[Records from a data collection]
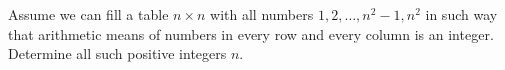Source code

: Assume we can fill a table $n\times n$ with all numbers $1,2,\ldots,n^2-1,n^2$ in such way that arithmetic means of numbers in every row and every column is an integer. Determine all such positive integers $n$.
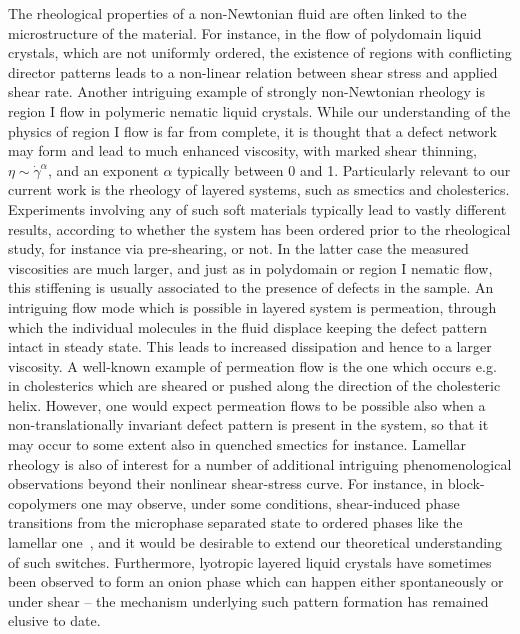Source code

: \documentclass[8.5pt,twoside,twocolumn]{article}
\begin{document}
The rheological properties of a non-Newtonian fluid are often linked to the microstructure of the material. For instance, in the flow of polydomain liquid crystals, which are not uniformly ordered, the existence of regions with conflicting director patterns leads to a non-linear relation between shear stress and applied shear rate. Another intriguing example of strongly non-Newtonian rheology is region I flow in polymeric nematic liquid crystals. While our understanding of the physics of region I flow is far from complete, it is thought that a defect network may form and lead to much enhanced viscosity, with marked shear thinning, $\eta \sim \dot{\gamma}^{\alpha}$, and an exponent $\alpha$ typically between 0 and 1. Particularly relevant to our current work is the rheology of layered systems, such as smectics and cholesterics. Experiments involving any of such soft materials typically lead to vastly different results, according to whether the system has been ordered prior to the rheological study, for instance via pre-shearing, or not. In the latter case the measured viscosities are much larger, and just as in polydomain or region I nematic flow, this stiffening is usually associated to the presence of defects in the sample. An intriguing flow mode which is possible in layered system is permeation, through which the individual molecules in the fluid displace keeping the defect pattern intact in steady state. This leads to increased dissipation and hence to a larger viscosity. A well-known example of permeation flow is the one which occurs e.g. in cholesterics which are sheared or pushed along the direction of the cholesteric helix. However, one would expect permeation flows to be possible also when a non-translationally invariant defect pattern is present in the system, so that it may occur to some extent also in quenched smectics for instance.
Lamellar rheology is also of interest for a number of additional intriguing phenomenological observations beyond their nonlinear shear-stress curve. For instance, in block-copolymers one may observe, under some conditions, shear-induced phase transitions from the microphase separated state to ordered phases like the lamellar one~\cite{Cates89,Koppi93,Fredrickson94}, and it would be desirable to extend our theoretical understanding of such switches. Furthermore, lyotropic layered liquid crystals have sometimes been observed to form an onion phase \cite{Panizza96,Iwashita07} which can happen either spontaneously \cite{Gomati87,Boltenhagen92,Fournier94,Ramos04} or under shear \cite{Diat93} -- the mechanism underlying such pattern formation has remained elusive to date. 
\end{document}
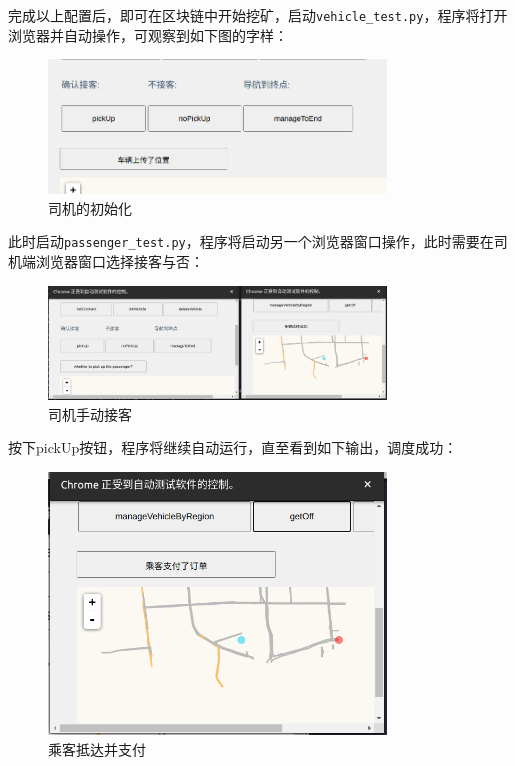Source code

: 完成以上配置后，即可在区块链中开始挖矿，启动\verb|vehicle_test.py|，程序将打开浏览器并自动操作，可观察到如下图的字样：

\begin{figure}[htbp]
    \centering
    \includegraphics[width=0.8\textwidth]{images/vehicleInit.png}
    \caption{司机的初始化}\label{司机的初始化} %
\end{figure}

此时启动\verb|passenger_test.py|，程序将启动另一个浏览器窗口操作，此时需要在司机端浏览器窗口选择接客与否：

\begin{figure}[htbp]
    \centering
    \includegraphics[width=0.8\textwidth]{images/pickUp.png}
    \caption{司机手动接客}\label{司机手动接客} %
\end{figure}

按下pickUp按钮，程序将继续自动运行，直至看到如下输出，调度成功：

\begin{figure}[htbp]
    \centering
    \includegraphics[width=0.8\textwidth]{images/passengerPay.png}
    \caption{乘客抵达并支付}\label{司机手动接乘客抵达并支付客} %
\end{figure}

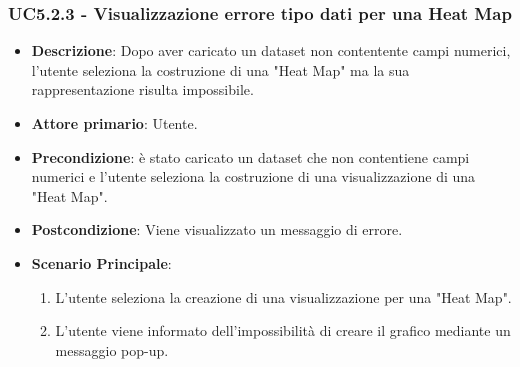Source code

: \subsubsection{UC5.2.3 - Visualizzazione errore tipo dati per una Heat Map}
\label{subsec:uc5.1.2}
\begin{itemize}
    \item \textbf{Descrizione}: Dopo aver caricato un dataset non contentente campi numerici, 
                                l’utente seleziona la costruzione di una "Heat Map" ma 
                                la sua rappresentazione risulta impossibile.

    \item \textbf{Attore primario}: Utente.
    
    \item \textbf{Precondizione}:   è stato caricato un dataset che non contentiene campi numerici e l’utente 
                                    seleziona la costruzione di una visualizzazione di una "Heat Map".

    \item \textbf{Postcondizione}:  Viene visualizzato un messaggio di errore.
    
    \item \textbf{Scenario Principale}: 
    \begin{enumerate}
        \item L'utente seleziona la creazione di una visualizzazione per una "Heat Map".
        \item L'utente viene informato dell'impossibilità di creare il grafico mediante un messaggio pop-up.
    \end{enumerate}
\end{itemize}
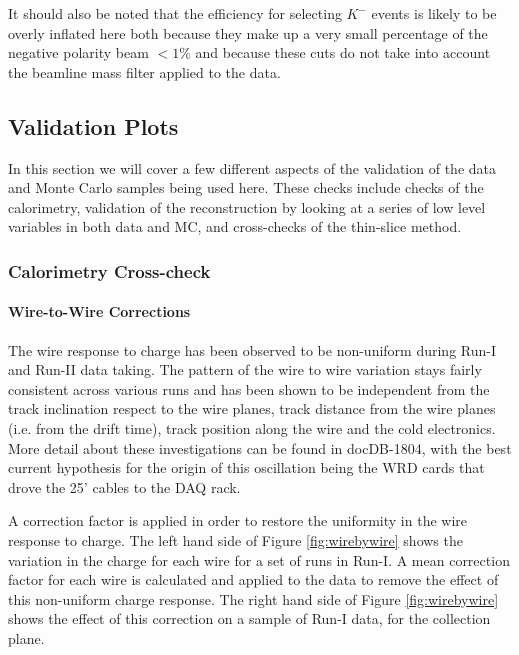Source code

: It should also be noted that the efficiency for selecting $K^{-}$ events is likely to be overly inflated here both because they make up a very small percentage of the negative polarity beam $< 1\%$ and because these cuts do not take into account the beamline mass filter applied to the data.


\subsection{Validation Plots} \label{sec:ValidationPlots}
In this section we will cover a few different aspects of the validation of the data and Monte Carlo samples being used here. These checks include checks of the calorimetry, validation of the reconstruction by looking at a series of low level variables in both data and MC, and cross-checks of the thin-slice method.

\subsubsection{Calorimetry Cross-check} \label{sec:calocrosscheck}
\paragraph{\textbf{Wire-to-Wire Corrections}}

The wire response to charge has been observed to be non-uniform during Run-I and Run-II data taking. The pattern of the wire to wire variation stays fairly consistent across various runs and has been shown to be independent from the track inclination respect to the wire planes, track distance from the wire planes (i.e. from the drift time), track position along the wire and the cold electronics. More detail about these investigations can be found in docDB-1804, with the best current hypothesis for the origin of this oscillation being the WRD cards that drove the 25' cables to the DAQ rack.


A correction factor is applied in order to restore the uniformity in the wire response to charge. The left hand side of Figure \ref{fig:wirebywire} shows the variation in the charge for each wire for a set of runs in Run-I. A mean correction factor for each wire is calculated and applied to the data to remove the effect of this non-uniform charge response. The right hand side of Figure \ref{fig:wirebywire} shows the effect of this correction on a sample of Run-I data, for the collection plane.

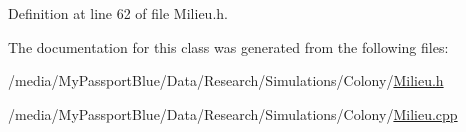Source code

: \-Definition at line 62 of file \-Milieu.\-h.



\-The documentation for this class was generated from the following files\-:\begin{DoxyCompactItemize}
\item 
/media/\-My\-Passport\-Blue/\-Data/\-Research/\-Simulations/\-Colony/\hyperlink{_milieu_8h}{\-Milieu.\-h}\item 
/media/\-My\-Passport\-Blue/\-Data/\-Research/\-Simulations/\-Colony/\hyperlink{_milieu_8cpp}{\-Milieu.\-cpp}\end{DoxyCompactItemize}
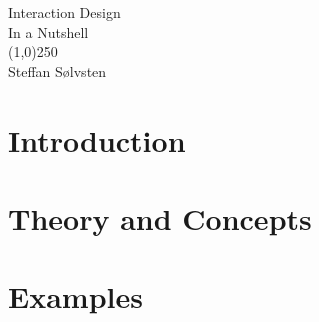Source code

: \documentclass[a4, english, twoside]{article}
\begin{document}

\thispagestyle{empty} %
\begin{center}
	\phantom{}\vspace{3.1cm}
	{\Huge\sc Interaction Design}
	\\ \vspace{1em}
	{\LARGE\sc In a Nutshell}
	\\
	\line(1,0){250}
	\\ \vspace{1em}
	{\LARGE Steffan Sølvsten}
\end{center}

\BgThispage

\newpage
\thispagestyle{empty} %
\tableofcontents

\newpage
\section{Introduction}
\label{sec:introduction}



\newpage
\setcounter{page}{1}

\section{Theory and Concepts}
\label{sec:1}









\newpage
\section{Examples}
\label{sec:2}


\end{document}
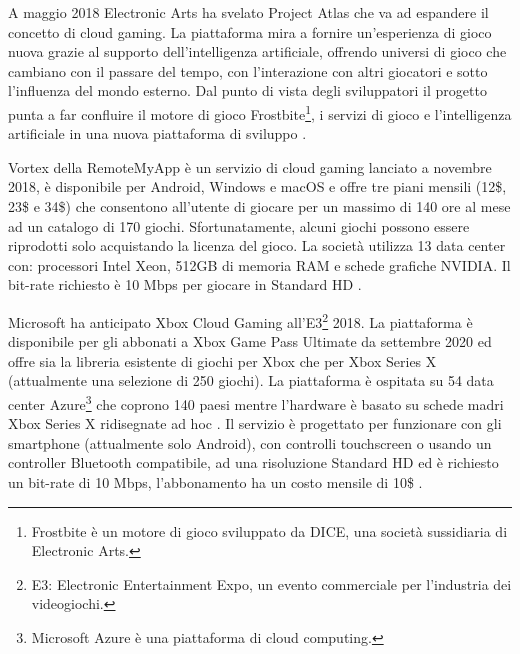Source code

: A maggio 2018 Electronic Arts ha svelato Project Atlas che va ad espandere il concetto di cloud gaming. La piattaforma mira a fornire un'esperienza di gioco nuova grazie al supporto dell'intelligenza artificiale, offrendo universi di gioco che cambiano con il passare del tempo, con l'interazione con altri giocatori e sotto l'influenza del mondo esterno. Dal punto di vista degli sviluppatori il progetto punta a far confluire il motore di gioco Frostbite\footnote{Frostbite è un motore di gioco sviluppato da DICE, una società sussidiaria di Electronic Arts.}, i servizi di gioco e l'intelligenza artificiale in una nuova piattaforma di sviluppo \parencite{Project_Atlas}.

Vortex della RemoteMyApp è un servizio di cloud gaming lanciato a novembre 2018, è disponibile per Android, Windows e macOS e offre tre piani mensili (12\$, 23\$ e 34\$) che consentono all'utente di giocare per un massimo di 140 ore al mese ad un catalogo di 170 giochi. Sfortunatamente, alcuni giochi possono essere riprodotti solo acquistando la licenza del gioco. La società utilizza 13 data center con: processori Intel Xeon, 512GB di memoria RAM e schede grafiche NVIDIA. Il bit-rate richiesto è 10 Mbps per giocare in Standard HD \parencite{RemoteMyApp_Vortex}.

Microsoft ha anticipato Xbox Cloud Gaming all'E3\footnote{E3: Electronic Entertainment Expo, un evento commerciale per l'industria dei videogiochi.} 2018. La piattaforma è disponibile per gli abbonati a Xbox Game Pass Ultimate da settembre 2020 ed offre sia la libreria esistente di giochi per Xbox che per Xbox Series X (attualmente una selezione di 250 giochi). La piattaforma è ospitata su 54 data center Azure\footnote{Microsoft Azure è una piattaforma di cloud computing.} che coprono 140 paesi \parencite{xCloud_beta} mentre l'hardware è basato su schede madri Xbox Series X ridisegnate ad hoc \parencite{xCloudBlade}. Il servizio è progettato per funzionare con gli smartphone (attualmente solo Android), con controlli touchscreen o usando un controller Bluetooth compatibile, ad una risoluzione Standard HD ed è richiesto un bit-rate di 10 Mbps, l'abbonamento ha un costo mensile di 10\$ \parencite{Xbox_Game_Pass_cloud_gaming}.


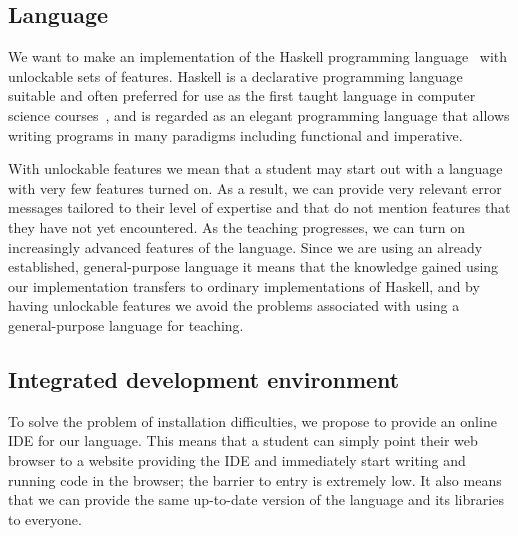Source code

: \subsection{Language} \label{sec:Language}

We want to make an implementation of the Haskell programming
language~\cite{marlow2010haskell} with unlockable sets of features.  Haskell is
a declarative programming language suitable and often preferred for use as the
first taught language in computer science courses~\cite{dijkstra2001members},
and is regarded as an elegant programming language that allows writing programs
in many paradigms including functional and imperative.

With unlockable features we mean that a student may start out with a language
with very few features turned on. As a result, we can provide very relevant
error messages tailored to their level of expertise and that do not mention
features that they have not yet encountered. As the teaching progresses, we can
turn on increasingly advanced features of the language.  Since we are using an
already established, general-purpose language it means that the knowledge
gained using our implementation transfers to ordinary implementations of
Haskell, and by having unlockable features we avoid the problems associated
with using a general-purpose language for teaching.

\subsection{Integrated development environment} \label{sec:IDE}

To solve the problem of installation difficulties, we propose to provide an
online IDE for our language.  This means that a student can simply point their
web browser to a website providing the IDE and immediately start writing and
running code in the browser; the barrier to entry is extremely low. It also
means that we can provide the same up-to-date version of the language and its
libraries to everyone.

__INSTRUCTIONS FOR THE TASK__. Output exactly the lines between the one containing "first taught language" and the final line above, both inclusive.

__EXERCISE OUTPUT__.
first taught language in computer science courses~\cite{dijkstra2001members},
and is regarded as an elegant programming language that allows writing programs
in many paradigms including functional and imperative.

With unlockable features we mean that a student may start out with a language
with very few features turned on. As a result, we can provide very relevant
error messages tailored to their level of expertise and that do not mention
features that they have not yet encountered. As the teaching progresses, we can
turn on increasingly advanced features of the language.  Since we are using an
already established, general-purpose language it means that the knowledge
gained using our implementation transfers to ordinary implementations of
Haskell, and by having unlockable features we avoid the problems associated
with using a general-purpose language for teaching.

\subsection{Integrated development environment} \label{sec:IDE}

To solve the problem of installation difficulties, we propose to provide an
online IDE for our language.  This means that a student can simply point their
web browser to a website providing the IDE and immediately start writing and
running code in the browser; the barrier to entry is extremely low. It also
means that we can provide the same up-to-date version of the language and its
libraries to everyone.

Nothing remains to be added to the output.